🤖 AI Summary
Existing LLM-based web code generation methods rely solely on code execution feedback, failing to assess visual fidelity and interactive quality. This work proposes Step-GRPO, a hierarchical visual feedback and step-wise reinforcement learning framework: it integrates multimodal feedback from vision-language models (VLMs), combines GUI agent scoring, screenshot-based visual analysis, and backtracking-based action selection to enable fine-grained process supervision and closed-loop optimization. Crucially, it introduces explicit visual understanding into the generation pipeline, overcoming the limitations of syntax- or execution-only evaluation. On WebGen-Bench, Step-GRPO boosts Claude-3.5-Sonnet’s task accuracy from 26.4% to 51.9% (with an appearance score of 3.9) and improves Qwen2.5-Coder-7B’s accuracy to 45.4% (appearance score 3.7) after fine-tuning—both substantially surpassing prior state-of-the-art methods.
📝 Abstract
Agent systems powered by large language models (LLMs) have demonstrated impressive performance on repository-level code-generation tasks. However, for tasks such as website codebase generation, which depend heavily on visual effects and user-interaction feedback, current code agents rely only on simple code execution for feedback and verification. This approach fails to capture the actual quality of the generated code. In this paper, we propose WebGen-Agent, a novel website-generation agent that leverages comprehensive and multi-level visual feedback to iteratively generate and refine the website codebase. Detailed and expressive text descriptions and suggestions regarding the screenshots and GUI-agent testing of the websites are generated by a visual language model (VLM), together with scores that quantify their quality. The screenshot and GUI-agent scores are further integrated with a backtracking and select-best mechanism, enhancing the performance of the agent. Utilizing the accurate visual scores inherent in the WebGen-Agent workflow, we further introduce extit{Step-GRPO with Screenshot and GUI-agent Feedback} to improve the ability of LLMs to act as the reasoning engine of WebGen-Agent. By using the screenshot and GUI-agent scores at each step as the reward in Step-GRPO, we provide a dense and reliable process supervision signal, which effectively improves the model's website-generation ability.
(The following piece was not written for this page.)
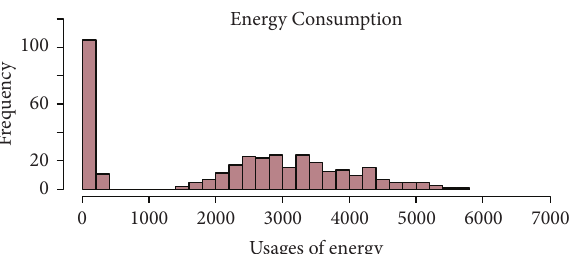
Figure 5: A histogram illustrating appliance energy usage allocation. The graph depicts the interval’s frequency (bar width) of energy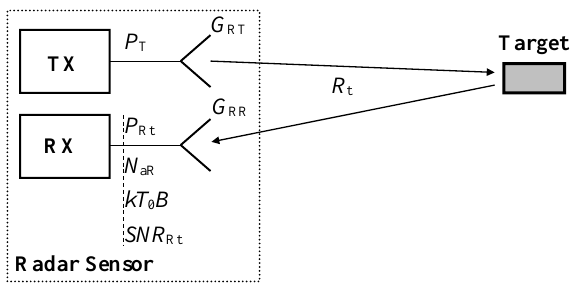
Figure 3. Sensor-target-sensor signal path with signal and noise parameters.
On the WebGen-Bench dataset, WebGen-Agent increases the accuracy of Claude-3.5-Sonnet from 26.4% to 51.9% and its appearance score from 3.0 to 3.9, outperforming the previous state-of-the-art agent system. Additionally, our Step-GRPO training approach increases the accuracy of Qwen2.5-Coder-7B-Instruct from 38.9% to 45.4% and raises the appearance score from 3.4 to 3.7.